INPUT MATERIAL:
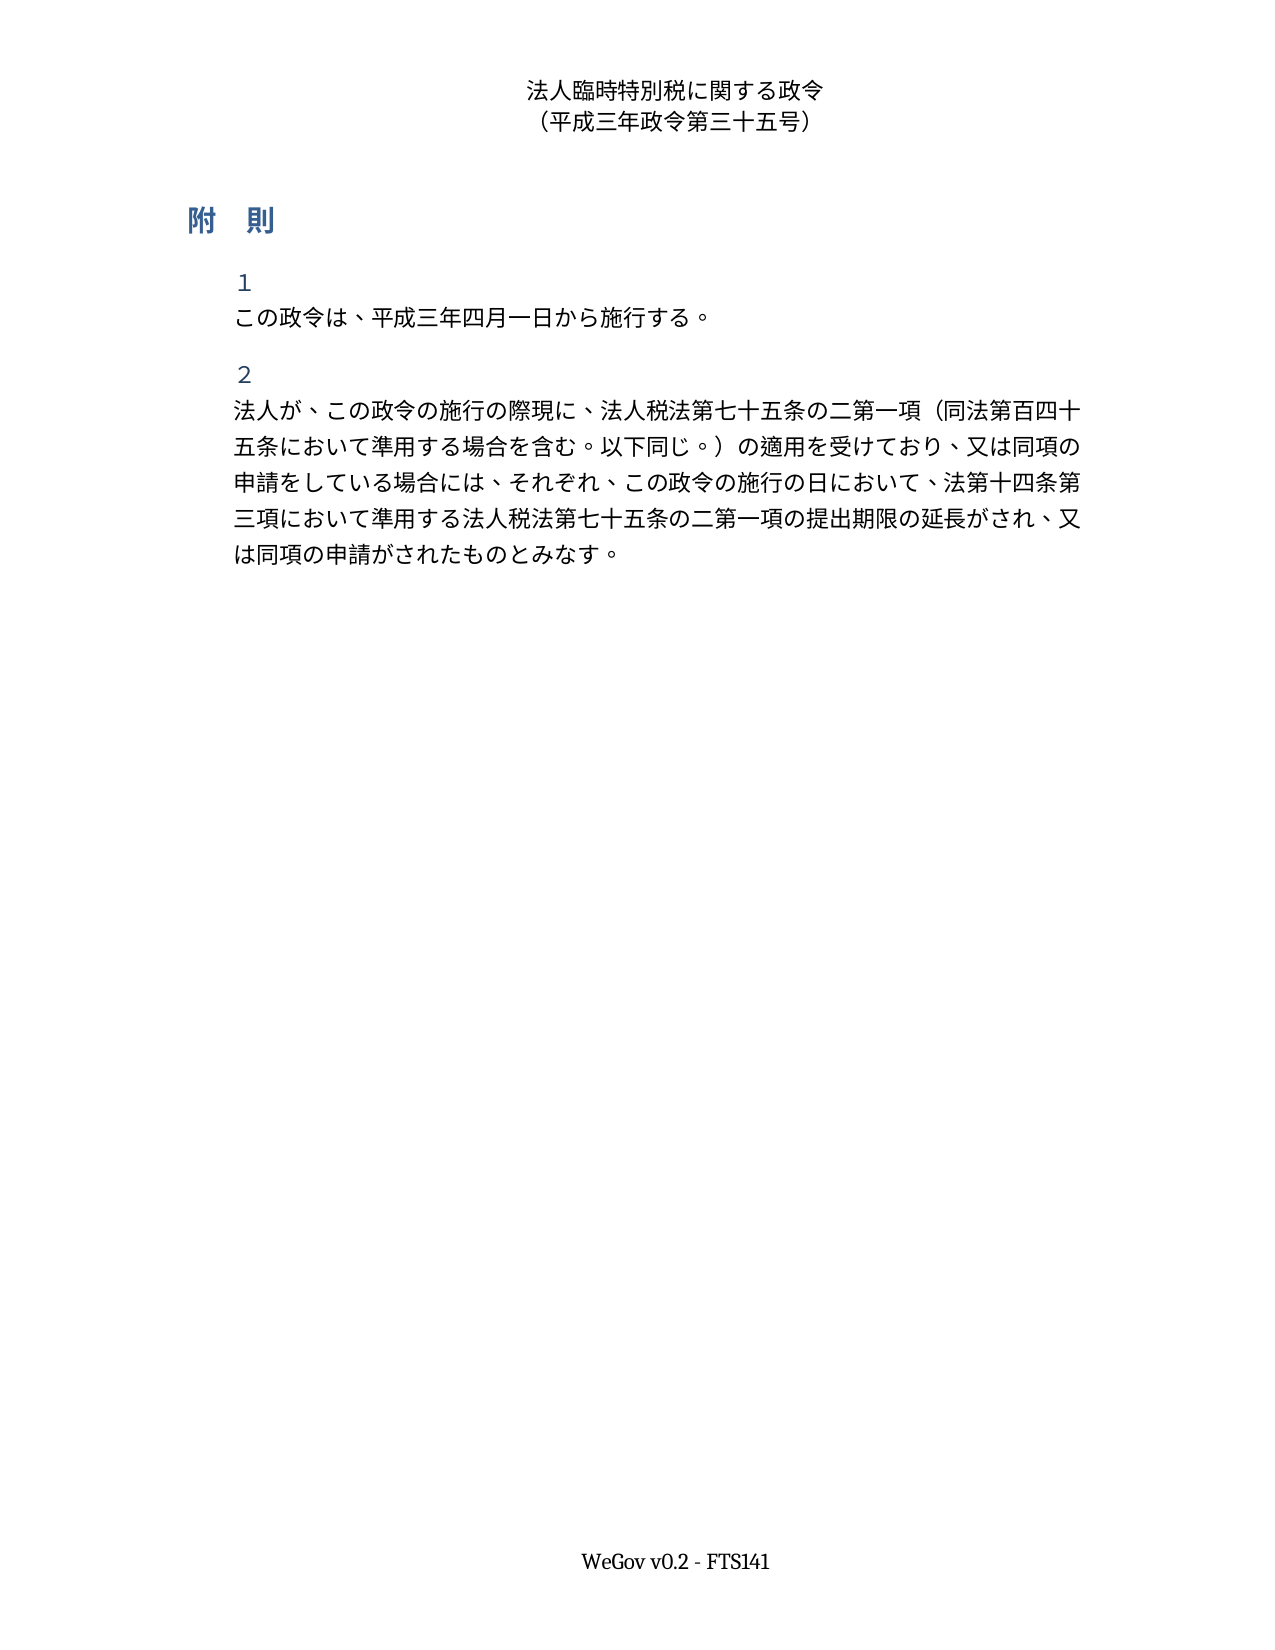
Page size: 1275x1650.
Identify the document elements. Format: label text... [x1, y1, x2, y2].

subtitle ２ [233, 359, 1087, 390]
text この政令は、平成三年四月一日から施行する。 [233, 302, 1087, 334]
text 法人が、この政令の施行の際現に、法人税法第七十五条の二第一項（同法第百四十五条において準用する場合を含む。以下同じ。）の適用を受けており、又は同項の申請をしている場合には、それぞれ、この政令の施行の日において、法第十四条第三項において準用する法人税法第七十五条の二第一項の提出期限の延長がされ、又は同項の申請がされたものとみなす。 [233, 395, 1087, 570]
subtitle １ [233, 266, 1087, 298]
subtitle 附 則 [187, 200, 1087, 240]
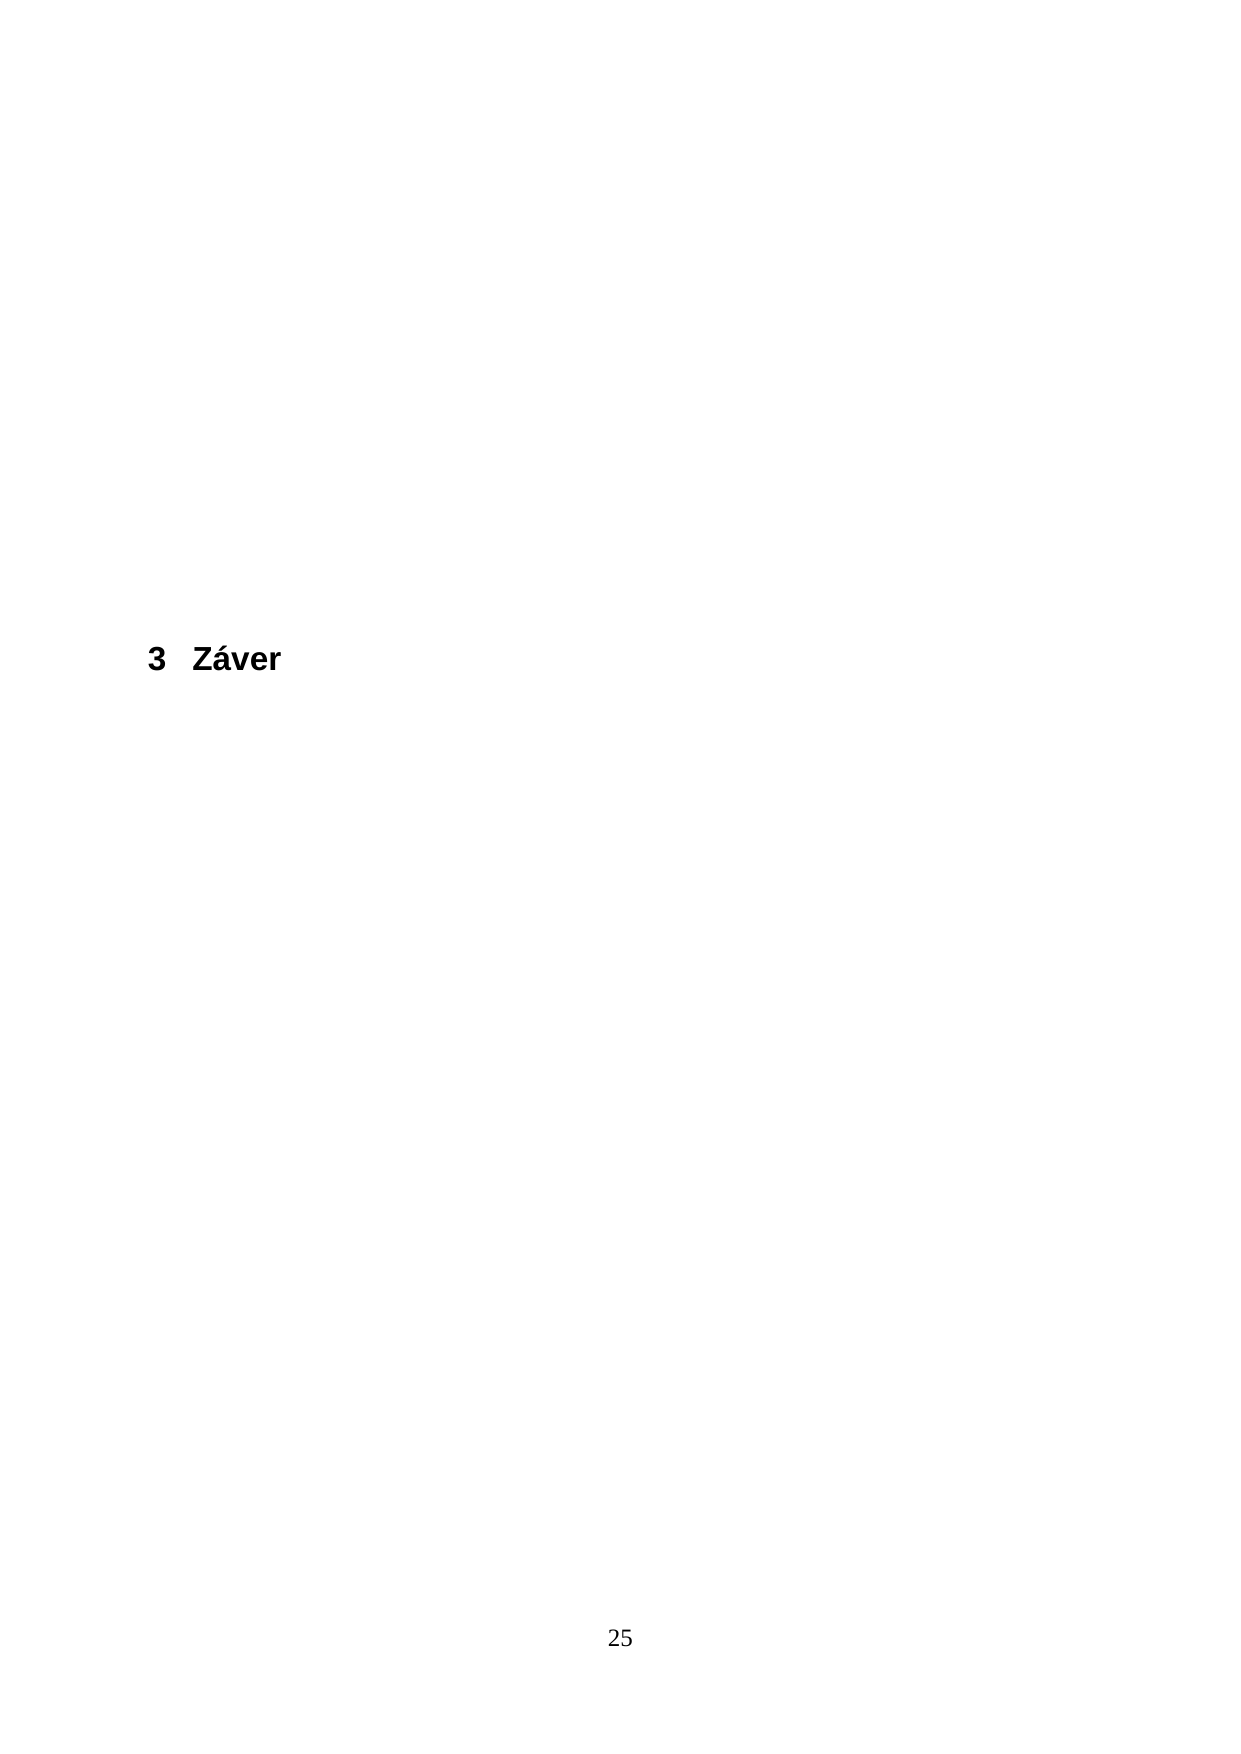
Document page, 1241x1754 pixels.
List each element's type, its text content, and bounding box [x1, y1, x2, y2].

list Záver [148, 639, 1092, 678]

WHAT IS EXPECTED:
Output each entry shown above exactly as it stands, with all pictures removed.

RESPONSE TO THE TASK:
Page size: 1275x1650.
Identify the document elements. Format: label text... [x1, y1, x2, y2].

subtitle ２ [233, 359, 1087, 390]
text この政令は、平成三年四月一日から施行する。 [233, 302, 1087, 334]
text 法人が、この政令の施行の際現に、法人税法第七十五条の二第一項（同法第百四十五条において準用する場合を含む。以下同じ。）の適用を受けており、又は同項の申請をしている場合には、それぞれ、この政令の施行の日において、法第十四条第三項において準用する法人税法第七十五条の二第一項の提出期限の延長がされ、又は同項の申請がされたものとみなす。 [233, 395, 1087, 570]
subtitle １ [233, 266, 1087, 298]
subtitle 附 則 [187, 200, 1087, 240]
Document page, 1241x1754 pixels.
List each element's type, its text content, and bounding box [x1, y1, x2, y2].

list Záver [148, 639, 1092, 678]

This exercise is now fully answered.